== Text under study ==
——————————

Remember that the function returns the inverse of the permeability tensor.

With a significantly higher mesh resolution, we can visualize this, here with x- and y-velocity:

It is obvious how fluids flow essentially only along the middle line, and not anywhere else.

Another possibility would be to use a random permeability field. A simple way to achieve this would be to scatter a number of centers around the domain and then use a permeability field that is the sum of (negative) exponentials for each of these centers. Flow would then try to hop from one center of high permeability to the next one. This is an entirely unscientific attempt at describing a random medium, but one possibility to implement this behavior would look like this:

template <int dim>
class KInverse : public TensorFunction<2,dim>
{
  public:
    KInverse ();
    virtual void value_list (const std::vector<Point<dim> > &points,
                             std::vector<Tensor<2,dim> >    &values) const;
  private:
    std::vector<Point<dim> > centers;
};
template <int dim>
KInverse<dim>::KInverse ()

——————————

== Available data ==
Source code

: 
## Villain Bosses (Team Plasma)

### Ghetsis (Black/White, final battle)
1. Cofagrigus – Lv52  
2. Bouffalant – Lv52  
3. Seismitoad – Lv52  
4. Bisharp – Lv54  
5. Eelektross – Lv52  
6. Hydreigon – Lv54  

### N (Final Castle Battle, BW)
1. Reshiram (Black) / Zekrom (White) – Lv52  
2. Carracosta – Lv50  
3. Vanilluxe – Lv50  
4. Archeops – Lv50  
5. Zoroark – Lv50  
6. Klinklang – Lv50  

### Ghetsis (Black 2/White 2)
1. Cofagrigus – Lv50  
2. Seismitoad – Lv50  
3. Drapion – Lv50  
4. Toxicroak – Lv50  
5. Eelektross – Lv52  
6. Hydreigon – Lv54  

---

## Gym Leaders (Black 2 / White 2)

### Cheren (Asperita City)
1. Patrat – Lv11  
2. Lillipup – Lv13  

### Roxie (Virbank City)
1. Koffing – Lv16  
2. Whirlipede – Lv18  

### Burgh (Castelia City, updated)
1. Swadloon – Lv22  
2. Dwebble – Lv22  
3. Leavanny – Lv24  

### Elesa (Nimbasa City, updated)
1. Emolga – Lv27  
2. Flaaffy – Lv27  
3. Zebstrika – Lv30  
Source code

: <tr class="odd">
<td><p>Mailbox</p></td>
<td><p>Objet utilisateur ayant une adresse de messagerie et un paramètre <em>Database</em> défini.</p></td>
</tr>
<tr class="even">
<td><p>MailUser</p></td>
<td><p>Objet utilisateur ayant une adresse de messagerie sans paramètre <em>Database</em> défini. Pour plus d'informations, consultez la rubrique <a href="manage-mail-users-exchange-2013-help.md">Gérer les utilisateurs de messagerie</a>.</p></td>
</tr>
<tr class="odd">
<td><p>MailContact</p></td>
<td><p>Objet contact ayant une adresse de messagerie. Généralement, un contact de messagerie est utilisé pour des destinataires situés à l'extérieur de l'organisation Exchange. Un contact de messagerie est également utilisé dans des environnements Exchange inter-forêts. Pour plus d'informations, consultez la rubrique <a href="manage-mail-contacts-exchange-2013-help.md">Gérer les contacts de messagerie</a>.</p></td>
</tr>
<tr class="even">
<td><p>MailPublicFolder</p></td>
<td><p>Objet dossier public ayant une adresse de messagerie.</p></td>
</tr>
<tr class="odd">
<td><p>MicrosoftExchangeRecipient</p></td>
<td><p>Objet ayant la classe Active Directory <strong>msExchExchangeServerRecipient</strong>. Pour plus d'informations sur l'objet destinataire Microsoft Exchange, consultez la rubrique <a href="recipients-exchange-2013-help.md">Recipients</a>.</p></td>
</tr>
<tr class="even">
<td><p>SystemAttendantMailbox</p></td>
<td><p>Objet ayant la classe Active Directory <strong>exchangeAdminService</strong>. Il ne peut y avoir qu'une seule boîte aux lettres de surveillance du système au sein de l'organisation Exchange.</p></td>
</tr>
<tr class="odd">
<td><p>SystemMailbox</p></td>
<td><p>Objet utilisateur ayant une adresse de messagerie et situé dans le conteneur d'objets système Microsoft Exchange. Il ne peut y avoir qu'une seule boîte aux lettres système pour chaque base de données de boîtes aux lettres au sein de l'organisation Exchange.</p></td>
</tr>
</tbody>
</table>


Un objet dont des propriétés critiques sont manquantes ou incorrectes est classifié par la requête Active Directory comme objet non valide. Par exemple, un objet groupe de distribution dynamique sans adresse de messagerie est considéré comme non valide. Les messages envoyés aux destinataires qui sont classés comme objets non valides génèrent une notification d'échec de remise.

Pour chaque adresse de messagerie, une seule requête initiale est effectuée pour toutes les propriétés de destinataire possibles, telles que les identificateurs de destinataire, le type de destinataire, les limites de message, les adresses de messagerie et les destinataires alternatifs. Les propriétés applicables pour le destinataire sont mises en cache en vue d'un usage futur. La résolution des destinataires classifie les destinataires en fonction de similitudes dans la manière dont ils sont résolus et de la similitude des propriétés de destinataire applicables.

——————————

== Tasks and exercises ==
1. Reproduce the permeability passage between "Another possibility would" and "KInverse<dim>::KInverse ()", inclusive.
2. For each statement, say yes or no depending on whether the permeability passage agrees with it, and quote the deciding words: (a) The function returns the permeability tensor itself. (b) Fluids flow essentially only along the middle line. (c) The random permeability approach is presented as a scientific description of a random medium.
3. In the permeability passage, what is the random permeability field the sum of?
Work only from the permeability passage.

== Solutions by task ==
1.
Another possibility would be to use a random permeability field. A simple way to achieve this would be to scatter a number of centers around the domain and then use a permeability field that is the sum of (negative) exponentials for each of these centers. Flow would then try to hop from one center of high permeability to the next one. This is an entirely unscientific attempt at describing a random medium, but one possibility to implement this behavior would look like this:

template <int dim>
class KInverse : public TensorFunction<2,dim>
{
  public:
    KInverse ();
    virtual void value_list (const std::vector<Point<dim> > &points,
                             std::vector<Tensor<2,dim> >    &values) const;
  private:
    std::vector<Point<dim> > centers;
};
template <int dim>
KInverse<dim>::KInverse ()

2.
(a) No: "Remember that the function returns the inverse of the permeability tensor."
(b) Yes: "It is obvious how fluids flow essentially only along the middle line, and not anywhere else."
(c) No: "This is an entirely unscientific attempt at describing a random medium"

3. It is the sum of (negative) exponentials for each of the centers scattered around the domain.